The flowering linden tree (Tilia), also known as basswood, grows to a height of 80 feet. Large, long-stalked clusters of five to 20 fragrant flowers appear in June and July. Bees flock around the yellow flowers to collect the coveted nectar which is rumored to make the best white honey in the world. Leaves grow up to 8 inches in length and 5 inches in width with distinct coarse-tipped margins.
The trunk of the linden tree grows upright in a straight pattern and is quite tall prior to branching. Young trees sport light brown bark, but as they age, the bark becomes deeply furrowed and thick in appearance. The crown appears broad and spreading.
Leaves and Flowers
Most varieties of linden have leaves that are dark green on top with a soft, almost white underside that has light fur. The leaf bracts suspend large clusters of summertime flowers.
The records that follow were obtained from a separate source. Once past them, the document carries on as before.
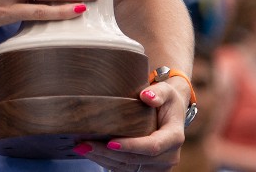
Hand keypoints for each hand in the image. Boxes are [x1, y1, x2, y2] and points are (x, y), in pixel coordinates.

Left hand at [72, 79, 188, 170]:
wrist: (170, 112)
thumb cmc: (165, 100)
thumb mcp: (165, 91)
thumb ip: (158, 93)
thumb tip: (146, 96)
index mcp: (174, 138)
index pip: (152, 146)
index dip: (131, 146)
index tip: (109, 142)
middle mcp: (169, 156)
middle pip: (136, 160)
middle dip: (108, 154)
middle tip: (83, 145)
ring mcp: (159, 166)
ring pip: (129, 168)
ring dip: (104, 160)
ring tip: (81, 148)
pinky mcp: (149, 169)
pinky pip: (127, 170)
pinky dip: (108, 163)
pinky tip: (92, 153)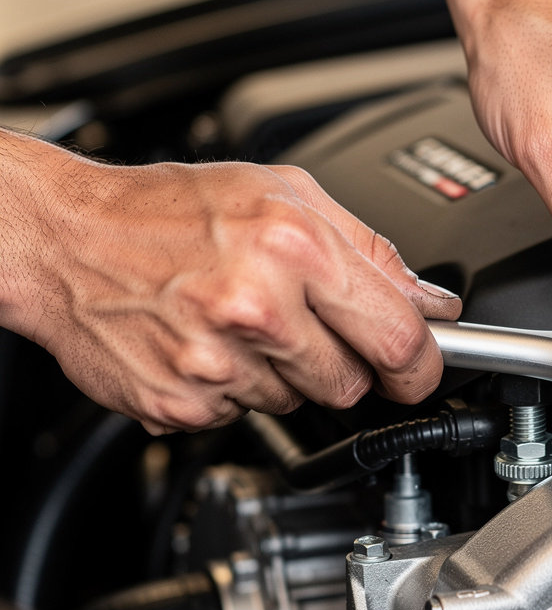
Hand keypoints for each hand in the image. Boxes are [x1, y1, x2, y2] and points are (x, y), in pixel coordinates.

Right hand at [4, 144, 459, 432]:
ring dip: (284, 373)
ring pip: (298, 402)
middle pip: (352, 384)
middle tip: (306, 327)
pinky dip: (235, 389)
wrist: (64, 237)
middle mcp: (258, 307)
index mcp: (295, 247)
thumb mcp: (285, 193)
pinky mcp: (182, 403)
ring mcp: (216, 362)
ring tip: (240, 322)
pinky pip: (244, 416)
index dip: (421, 365)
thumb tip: (429, 301)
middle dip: (344, 364)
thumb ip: (371, 251)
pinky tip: (208, 344)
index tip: (420, 369)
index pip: (399, 338)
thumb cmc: (171, 209)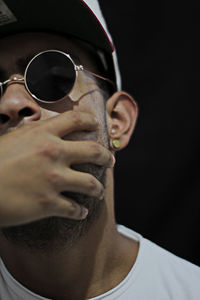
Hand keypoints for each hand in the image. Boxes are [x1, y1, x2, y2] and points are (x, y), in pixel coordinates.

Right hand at [0, 111, 113, 226]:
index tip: (97, 125)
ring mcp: (54, 179)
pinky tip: (81, 211)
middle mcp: (54, 153)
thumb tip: (46, 133)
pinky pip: (75, 208)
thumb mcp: (13, 139)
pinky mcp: (49, 203)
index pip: (77, 120)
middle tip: (110, 161)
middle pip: (94, 150)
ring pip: (91, 183)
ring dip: (98, 188)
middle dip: (106, 156)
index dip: (91, 121)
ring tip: (98, 191)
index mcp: (43, 134)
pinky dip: (81, 211)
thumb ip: (34, 136)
Each bract resembles a leaf and measures 5 inches in length.
Following flowering, round fruit appear. The tiny fruit measure 1/3 inch in diameter and contain one or two seeds. The fruit are attached to the tree with a bracket that is strap shaped. The wind helps release the fruit from the tree. The bracket carries the fruit on the wind for seed distribution.
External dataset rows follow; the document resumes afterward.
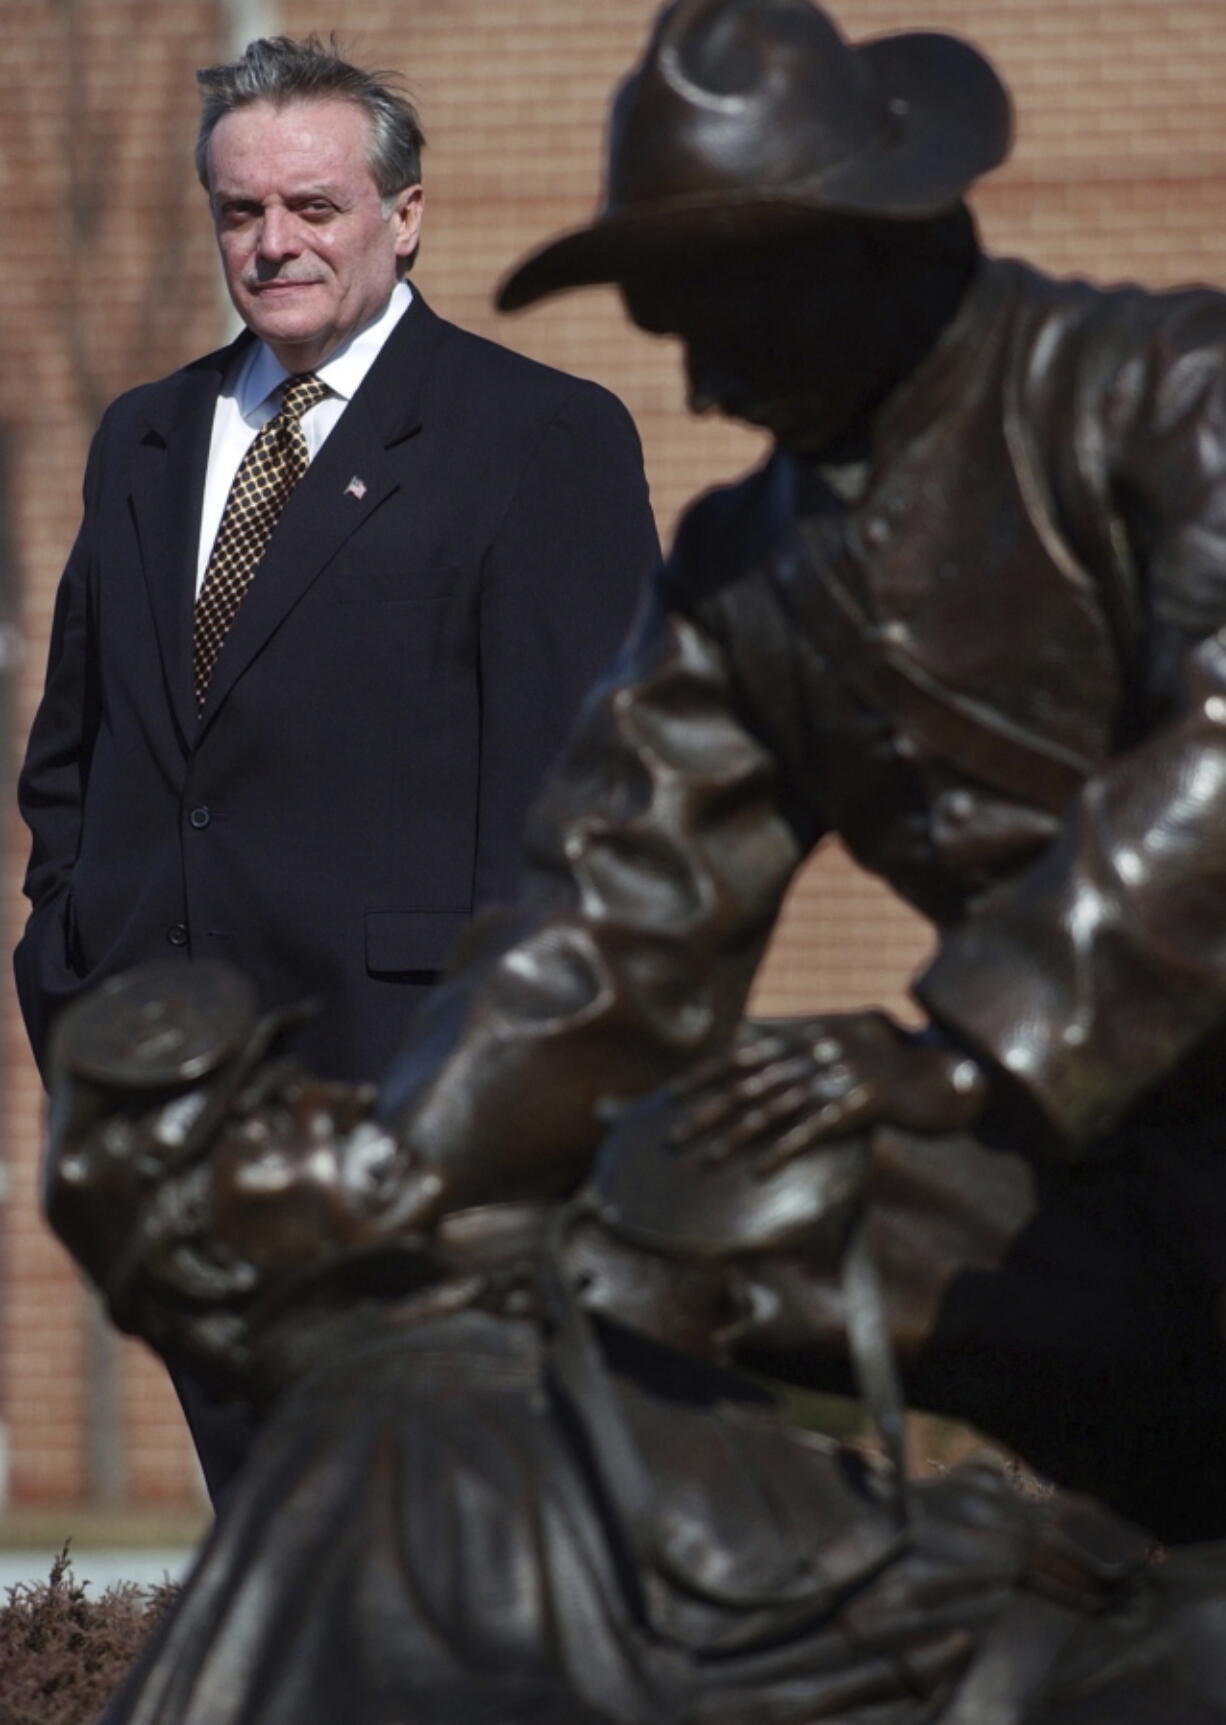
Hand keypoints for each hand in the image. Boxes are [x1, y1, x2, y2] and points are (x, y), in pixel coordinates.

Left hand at [669, 1011, 986, 1172]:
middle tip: (673, 1136)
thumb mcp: (845, 1040)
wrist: (946, 1069)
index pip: (744, 1055)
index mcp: (809, 1035)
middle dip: (707, 1111)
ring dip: (735, 1137)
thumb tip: (760, 1056)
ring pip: (775, 1110)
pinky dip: (785, 1149)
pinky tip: (761, 1169)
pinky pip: (815, 1129)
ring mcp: (838, 1075)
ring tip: (705, 1159)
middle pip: (749, 1085)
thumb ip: (807, 1047)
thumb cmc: (891, 1061)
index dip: (705, 1074)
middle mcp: (817, 1051)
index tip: (671, 1094)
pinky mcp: (862, 1103)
The linden tree grows from Canada southward to the Florida Panhandle. It occurs as far east as the Dakotas and south to Oklahoma. The Tilia caroliniana occurs through Texas to Mexico and all the way to the Carolinas. The flowering linden grows in hardwood forest settings and in valleys. It prefers moist, well-drained soil. The tree does not tolerate drought well.
The linden tree produces light-colored wood that is soft and pliable. The grain is straight, which makes it popular for cabinets. The wood is also popular for building musical instruments. Linden wood is used in pulp production as well.